=== Records from a dataset ===
::::

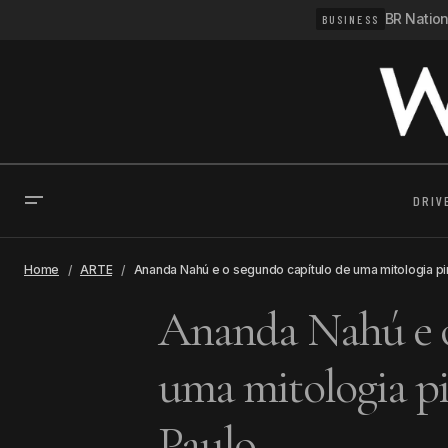
BR Natio
BUSINESS
DRIV
Home
ARTE
Ananda Nahú e o segundo capítulo de uma mitologia p
Ananda Nahú e o
uma mitologia p
Paulo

::::

=== Activity ===
Transcribe the data word for word, with no images.

=== Output for this task ===
BR Natio
BUSINESS
DRIV
Home
ARTE
Ananda Nahú e o segundo capítulo de uma mitologia p
Ananda Nahú e o
uma mitologia p
Paulo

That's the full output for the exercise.